Brutal Polka, 6.8., Karlsruhe, Die Stadtmitte. Was haben ein schwuler Polizist, ein Hot-Dog, ein Ledermaskenmann, die Imperialen Sturmtruppen und Fred Feuerstein gemeinsam? Natürlich nichts, trotzdem spielen sie gemeinsam Brutal Polka. Die gleichnamige Band, deren Lineup so fetischistisch vielfältig kostümiert wie multikulturell zusammengesetzt ist - die Mitglieder leben in den USA, Israel und Speyer – bezeichnet sich selbst als eine "in der israelischen Punkrock-Szene verwurzelte Gore-Metal-Boogie-Bluegrass-Techno-Death-Jive-Gospel-Waltz-Fast-Bossa-Band, deren Anfänge in einem anonymen Proberaum, auf einem nicht näher genannten Schulgelände, einer gänzlich unbekannten Stadt in einem namenlosen Staat liegen, die antrat eine bedeutende gefeierte sehr berühmte Pop-Gruppe zu werden und die mit ihrem schwach besuchten Konzert im örtlichen Underground-Club ihren Karrierehöhepunkt erreicht, wie jede andere auch."
Dem wäre an sich Nichts hinzuzufügen, denn Brutal Polka hätten ihren Stil nicht präziser beschreiben können - auch wenn der Gospel-Einfluss nicht überschätzt werden sollte – und die zahlende Kundschaft am Donnerstag im Club Die Stadtmitte beschränkte sich auf magere 35 Personen, aber der Unterhaltungswert war doch beträchtlich und rechtfertigt somit die Überlieferung des Ereignisses. Nicht unerwähnt bleiben sollen auch Dropkid aus Stuttgart, die mit melodischen Hardcore vor drei Leuten alles gaben. Dann geht´s los mit Brutal Polka und für deren Show gibt es nur ein Adjektiv: Durchgeknallt. Kramer E. Frog (schwuler Polizist), zuständig für Gesang und Keyboards, sieht aus wie er heißt, bewegt sich wie er heißt und singt wie er heißt. Außerdem steht nach dem dritten Song in der Unterhose da. Darüber hinaus hält er Avocados für Teufelswerk und wird von seiner Mutter auf Tour geschickt, damit er we-nigstens etwas Bewegung bekommt. IZ, der Klonkrieger Gitarrist, hält sich meist pogend im Publikum auf, es sei denn er hat gerade ins Mikrophon zu kreischen. Sein steinzeitlicher Widerpart, Double Boy, steht aufgrund seiner beträchtlichen Körpermasse meist dem Bass spie-lenden Hot Dog im Weg – die halbe Band ist obendrein blind wie die Grottenolme, weigert sich aber aus Imagegründen auf der Bühne Brille zu tragen –, das trotzdem „einfach nur begeistert“ ist. Latexmann Georgius Ceasar an den Drums ist einfach nur er selbst.

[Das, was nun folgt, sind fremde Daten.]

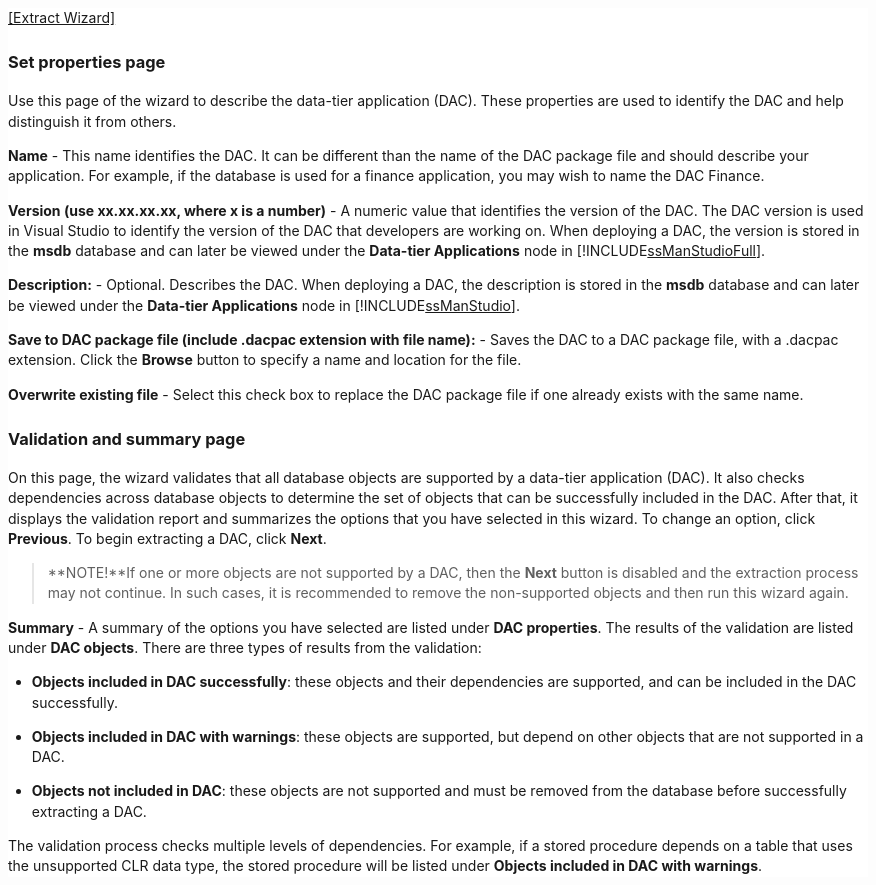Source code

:  [&#91;Extract Wizard&#93;](#UsingDACExtractWizard)  
  
###  <a name="SetProperties"></a> Set properties page  
 Use this page of the wizard to describe the data-tier application (DAC). These properties are used to identify the DAC and help distinguish it from others.  
  
 **Name** - This name identifies the DAC. It can be different than the name of the DAC package file and should describe your application. For example, if the database is used for a finance application, you may wish to name the DAC Finance.  
  
 **Version (use xx.xx.xx.xx, where x is a number)** - A numeric value that identifies the version of the DAC. The DAC version is used in Visual Studio to identify the version of the DAC that developers are working on. When deploying a DAC, the version is stored in the **msdb** database and can later be viewed under the **Data-tier Applications** node in [!INCLUDE[ssManStudioFull](../../includes/ssmanstudiofull-md.md)].  
  
 **Description:** - Optional. Describes the DAC. When deploying a DAC, the description is stored in the **msdb** database and can later be viewed under the **Data-tier Applications** node in [!INCLUDE[ssManStudio](../../includes/ssmanstudio-md.md)].  
  
 **Save to DAC package file (include .dacpac extension with file name):** - Saves the DAC to a DAC package file, with a .dacpac extension. Click the **Browse** button to specify a name and location for the file.  
  
 **Overwrite existing file** - Select this check box to replace the DAC package file if one already exists with the same name.  
  
###  <a name="ValidateSummary"></a> Validation and summary page  
 On this page, the wizard validates that all database objects are supported by a data-tier application (DAC). It also checks dependencies across database objects to determine the set of objects that can be successfully included in the DAC. After that, it displays the validation report and summarizes the options that you have selected in this wizard. To change an option, click **Previous**. To begin extracting a DAC, click **Next**.  
  
> **NOTE!**If one or more objects are not supported by a DAC, then the **Next** button is disabled and the extraction process may not continue. In such cases, it is recommended to remove the non-supported objects and then run this wizard again.  
  
 **Summary** - A summary of the options you have selected are listed under **DAC properties**. The results of the validation are listed under **DAC objects**. There are three types of results from the validation:  
  
-   **Objects included in DAC successfully**: these objects and their dependencies are supported, and can be included in the DAC successfully.  
  
-   **Objects included in DAC with warnings**: these objects are supported, but depend on other objects that are not supported in a DAC.  
  
-   **Objects not included in DAC**: these objects are not supported and must be removed from the database before successfully extracting a DAC.  
  
 The validation process checks multiple levels of dependencies. For example, if a stored procedure depends on a table that uses the unsupported CLR data type, the stored procedure will be listed under **Objects included in DAC with warnings**.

An der Musik hätten Frank Zappa und Captain Beefheart genauso ihre Freude gehabt wie Mike Patton oder die Toy Dolls. Und wer Alben wie A Tribute to Mainstream und Politics Shmolitics mit Songs wie „Let's Send The Ku Klux Klan Into The Fire Pitts In The Depths Of Hell“, „When Did Fat Mike Become A Hippie?“ oder "Micropenis“ aufnimmt, der hat ohne jeden Zweifel noch eine große Zukunft vor sich.
Auch in Sachen Konzertdramaturgie gehen Brutal Polka ganz neue Wege: Der letze Song heißt „Fuck The World“. Georgius Ceasar lässt ihn mit einem fünfminütigen „Drumsolo“ ausklingen, indem er den einen pfeilschnellen Beat bis zur völligen Rammdösigkeit immer weiterspielt. Für das Publikum eine Geduldsübung. Dann kommt die Band zurück und tanzt (!) mit allen im Saal Polka. Schließlich kippt Georgius Ceasar vom Hocker. Trotzdem gibt es eine Zugabe. Sie heißt „Love Me“. Abgang Band, Abgang Caesar: Man sieht, er trägt Gummihosen und schwere Kampfstiefel. I know, it´s only Gore-Metal-Boogie-Bluegrass-Techno-Death-Jive-Gospel-Waltz-Fast-Bossa (But I Like It).